Tuesday, November 8, 2016

Civil society as a early warning system: what the U.S. elections, Occupy Central and Brexit (but not China) have in common

We live in a time when everywhere you look, you can spot a governance crisis around which is strewn the detritus of broken political institutions. In the U.S., we're almost at the end of a divisive, insanely expensive election campaign and the rise of Trump who has called the U.S. electoral system "rigged". In Hong Kong, we're seeing at this very moment the rejection of the Basic Law and "one country, two systems" by the younger generation who do not see themselves as part of China. In Europe, we've been witnessing Brexit and the rise of virulent nationalism throughout the European Union.

It may be tempting to hold civil society responsible for this state of affairs by pointing a trembling finger at the social forces seeking to divide us and undermine our institutions. But I would turn that causal relationship around and argue that those forces are more the symptom than the cause of the breakdown in our political institutions. In other words, we are made aware of our broken political institutions by citizens and citizen-initiated movements like white Americans without college degrees, the Tea Party, Occupy Central activists, and right-wing European extremists railing against immigration and terrorism. They serve as a kind of early warning system about the health of our polity. It is true these movements are sometimes manipulated by elites, and they are not always civil, but they are coming from citizens who feel they have been disenfranchised by the political system. If we are smart, we would do well to listen to their grievances and address them rather than dismiss them as the lunatic fringe or, in Hillary Clinton's unfortunate wording "basket of deplorables".

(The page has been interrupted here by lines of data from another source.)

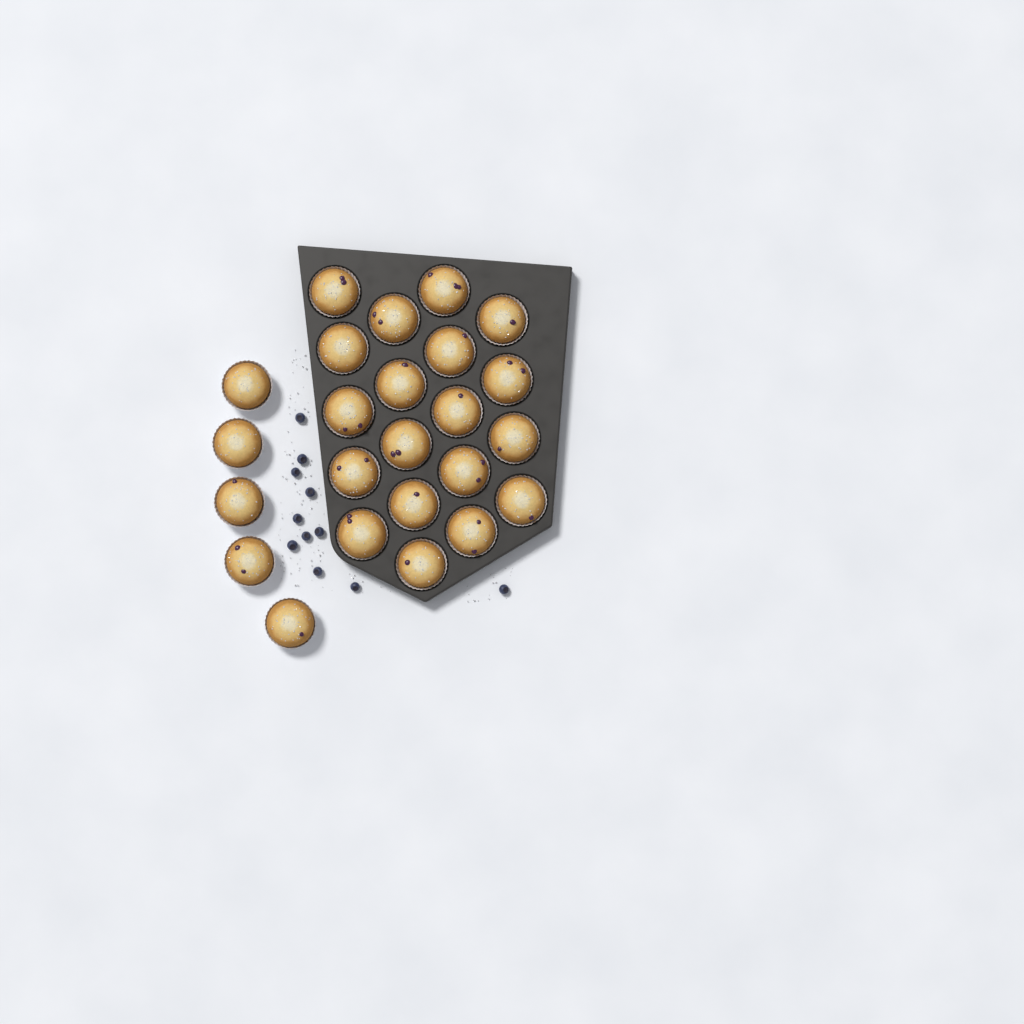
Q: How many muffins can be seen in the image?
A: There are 24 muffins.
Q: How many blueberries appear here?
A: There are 11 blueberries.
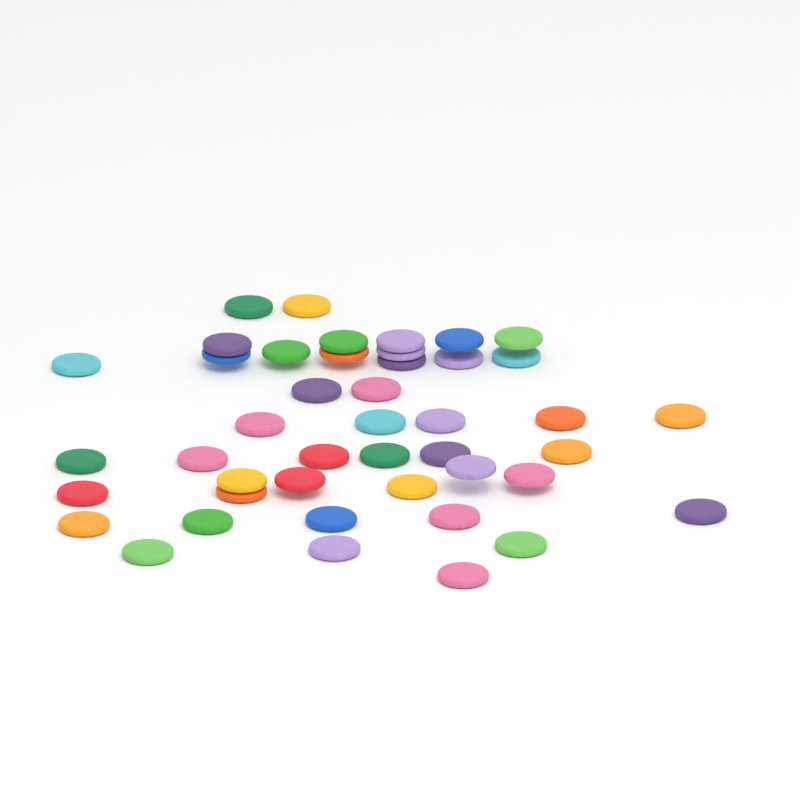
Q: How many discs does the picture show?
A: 44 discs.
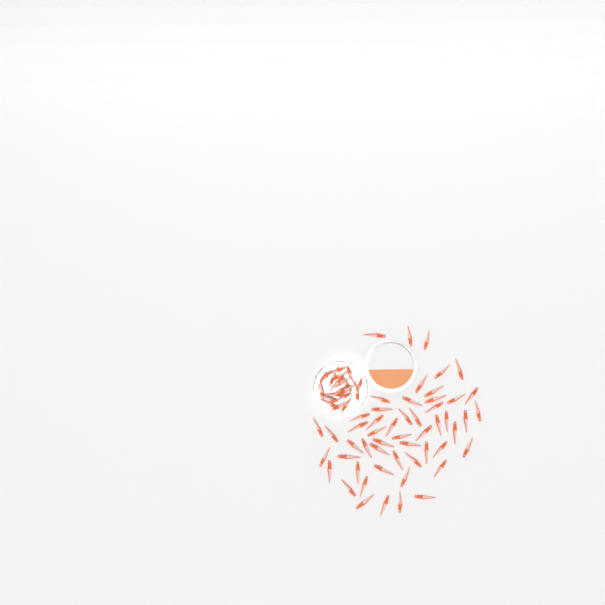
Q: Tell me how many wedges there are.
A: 73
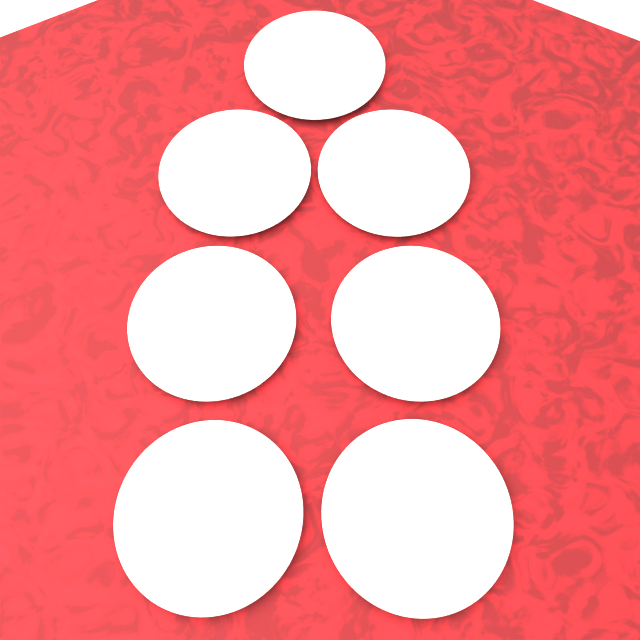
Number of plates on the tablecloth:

It's instructive (and maybe also comforting to those of us living in the U.S., Hong Kong and Europe) to use this same perspective to look at China where President Xi Jinping and others in the Chinese leadership have decided they can improve on and manage governance without a true civil society or independent media.  The current situation in China is truly more frightening than anything we are seeing in the U.S., Hong Kong and Europe because you realize there is no way for citizens who feel they are disenfranchised to voice their displeasure, or for the media to report about it. And therefore there is no way to truly know if China is headed for a governance or legitimacy crisis. 

The lesson? Rancor and upheaval may not be all that bad as long as we see it for what it is. Harmony and order may not be all that good unless we see it for what it isn't.

Thursday, November 3, 2016

Labor activist Meng Han sentenced today to one year 9 months in prison

November 3, 2016

The labor activist Meng Han was sentenced today by a Guangzhou court to one year and nine months in prison for "gathering crowds to disrupt public order" according to his lawyer. Meng pleaded guilty and said he would not appeal. Last December, he was arrested with his fellow staff members from the Panyu Workers Center, Zeng Feiyang and Zhu Xiaomei. As I wrote in an earlier post, Zeng and Zhu were tried earlier on September 26 and given a suspended sentence of four years and two years respectively for the same charge. There is reason to believe that Meng was given a harsher sentence because, unlike Zeng and Zhu, he had refused to write down his confession before the trial. Police reportedly visited Meng's parents two days ago to try to pressure them to persuade Meng to plead guilty. Meng also had another strike against him. He been detained for nine months on the same charge in 2014 when he had been a security guard who had staged a rooftop demonstration at the Guangzhou Chinese Medicine Hospital with 11 other guards to protest the management's refusal to discuss their grievances. Given that Meng has already been in detention for 10-11 months, it is expected that he will only have to stay in prison another 10-11 months to complete his sentence.